- [TASK ITEM]
Look through the records, and whenever a line includes the word "pixels", copy it.

- [MATERIAL FOR THIS EXERCISE]
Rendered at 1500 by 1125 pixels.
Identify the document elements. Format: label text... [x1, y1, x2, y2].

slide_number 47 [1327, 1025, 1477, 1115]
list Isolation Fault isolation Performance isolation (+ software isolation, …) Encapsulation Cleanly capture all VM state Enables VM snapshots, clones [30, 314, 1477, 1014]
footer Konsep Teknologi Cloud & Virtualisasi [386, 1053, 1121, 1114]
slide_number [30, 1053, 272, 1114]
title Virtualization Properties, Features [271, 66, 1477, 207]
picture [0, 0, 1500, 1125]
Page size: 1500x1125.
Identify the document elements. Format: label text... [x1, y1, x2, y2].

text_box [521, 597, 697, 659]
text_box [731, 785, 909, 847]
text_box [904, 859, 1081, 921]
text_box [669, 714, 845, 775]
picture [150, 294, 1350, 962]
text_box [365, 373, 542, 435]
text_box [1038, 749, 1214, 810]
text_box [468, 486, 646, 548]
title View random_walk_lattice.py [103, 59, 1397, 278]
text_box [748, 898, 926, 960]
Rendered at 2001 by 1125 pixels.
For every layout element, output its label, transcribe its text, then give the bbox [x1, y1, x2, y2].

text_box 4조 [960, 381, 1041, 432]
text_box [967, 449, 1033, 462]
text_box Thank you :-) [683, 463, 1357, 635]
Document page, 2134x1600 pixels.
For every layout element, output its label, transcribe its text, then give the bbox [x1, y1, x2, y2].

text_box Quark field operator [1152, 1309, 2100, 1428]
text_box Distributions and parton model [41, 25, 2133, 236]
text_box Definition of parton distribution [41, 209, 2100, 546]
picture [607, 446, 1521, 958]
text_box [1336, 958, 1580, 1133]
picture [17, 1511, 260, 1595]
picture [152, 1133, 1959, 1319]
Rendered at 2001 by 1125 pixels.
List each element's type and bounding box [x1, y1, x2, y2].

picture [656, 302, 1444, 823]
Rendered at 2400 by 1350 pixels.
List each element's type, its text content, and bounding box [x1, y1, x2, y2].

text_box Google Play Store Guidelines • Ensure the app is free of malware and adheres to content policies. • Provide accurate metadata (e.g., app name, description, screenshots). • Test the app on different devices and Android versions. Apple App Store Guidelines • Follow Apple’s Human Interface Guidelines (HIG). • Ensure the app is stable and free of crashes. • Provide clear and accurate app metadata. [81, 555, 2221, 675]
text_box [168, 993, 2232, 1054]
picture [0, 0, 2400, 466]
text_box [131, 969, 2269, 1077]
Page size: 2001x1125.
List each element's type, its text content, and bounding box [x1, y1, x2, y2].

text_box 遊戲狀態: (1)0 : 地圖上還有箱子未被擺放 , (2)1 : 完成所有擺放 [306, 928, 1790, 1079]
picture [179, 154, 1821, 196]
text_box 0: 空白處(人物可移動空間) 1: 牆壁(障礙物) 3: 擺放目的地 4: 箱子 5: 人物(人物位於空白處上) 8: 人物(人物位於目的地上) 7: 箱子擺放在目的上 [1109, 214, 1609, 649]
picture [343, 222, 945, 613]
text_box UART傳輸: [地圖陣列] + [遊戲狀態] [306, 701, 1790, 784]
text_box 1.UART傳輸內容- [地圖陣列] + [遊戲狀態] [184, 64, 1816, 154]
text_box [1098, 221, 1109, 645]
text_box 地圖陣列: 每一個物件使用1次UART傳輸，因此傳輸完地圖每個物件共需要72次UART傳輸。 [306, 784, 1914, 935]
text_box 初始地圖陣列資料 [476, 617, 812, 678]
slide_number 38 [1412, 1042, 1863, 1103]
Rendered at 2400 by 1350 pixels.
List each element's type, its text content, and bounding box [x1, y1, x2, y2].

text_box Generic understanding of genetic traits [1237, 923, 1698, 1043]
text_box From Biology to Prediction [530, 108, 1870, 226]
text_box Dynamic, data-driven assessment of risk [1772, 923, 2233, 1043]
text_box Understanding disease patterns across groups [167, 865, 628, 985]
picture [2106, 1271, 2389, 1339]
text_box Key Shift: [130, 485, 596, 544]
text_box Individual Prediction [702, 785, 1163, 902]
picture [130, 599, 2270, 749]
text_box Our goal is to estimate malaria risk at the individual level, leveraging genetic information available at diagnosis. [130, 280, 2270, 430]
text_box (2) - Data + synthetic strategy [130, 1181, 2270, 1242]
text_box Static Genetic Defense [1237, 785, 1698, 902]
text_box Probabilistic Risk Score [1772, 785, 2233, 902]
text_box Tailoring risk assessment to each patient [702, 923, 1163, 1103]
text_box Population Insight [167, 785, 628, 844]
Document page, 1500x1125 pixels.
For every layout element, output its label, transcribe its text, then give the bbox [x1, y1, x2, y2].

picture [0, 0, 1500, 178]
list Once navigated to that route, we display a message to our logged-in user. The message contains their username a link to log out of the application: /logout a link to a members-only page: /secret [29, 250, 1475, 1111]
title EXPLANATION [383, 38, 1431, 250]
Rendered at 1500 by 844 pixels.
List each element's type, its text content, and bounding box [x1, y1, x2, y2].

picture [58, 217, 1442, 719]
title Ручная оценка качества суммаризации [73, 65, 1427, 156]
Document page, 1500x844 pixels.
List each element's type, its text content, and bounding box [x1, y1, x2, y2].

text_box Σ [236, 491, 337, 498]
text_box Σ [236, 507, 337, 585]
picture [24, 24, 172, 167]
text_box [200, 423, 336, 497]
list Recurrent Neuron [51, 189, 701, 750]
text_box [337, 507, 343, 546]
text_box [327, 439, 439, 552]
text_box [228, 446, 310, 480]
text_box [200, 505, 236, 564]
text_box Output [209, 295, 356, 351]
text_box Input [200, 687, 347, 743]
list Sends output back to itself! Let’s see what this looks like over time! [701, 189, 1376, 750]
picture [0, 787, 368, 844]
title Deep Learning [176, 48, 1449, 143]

- [WORKED SOLUTION]
Rendered at 1500 by 1125 pixels.
Rendered at 2001 by 1125 pixels.
Document page, 2134x1600 pixels.
Rendered at 2001 by 1125 pixels.
Rendered at 2400 by 1350 pixels.
Rendered at 2400 by 1350 pixels.
Document page, 1500x1125 pixels.
Rendered at 1500 by 844 pixels.
Document page, 1500x844 pixels.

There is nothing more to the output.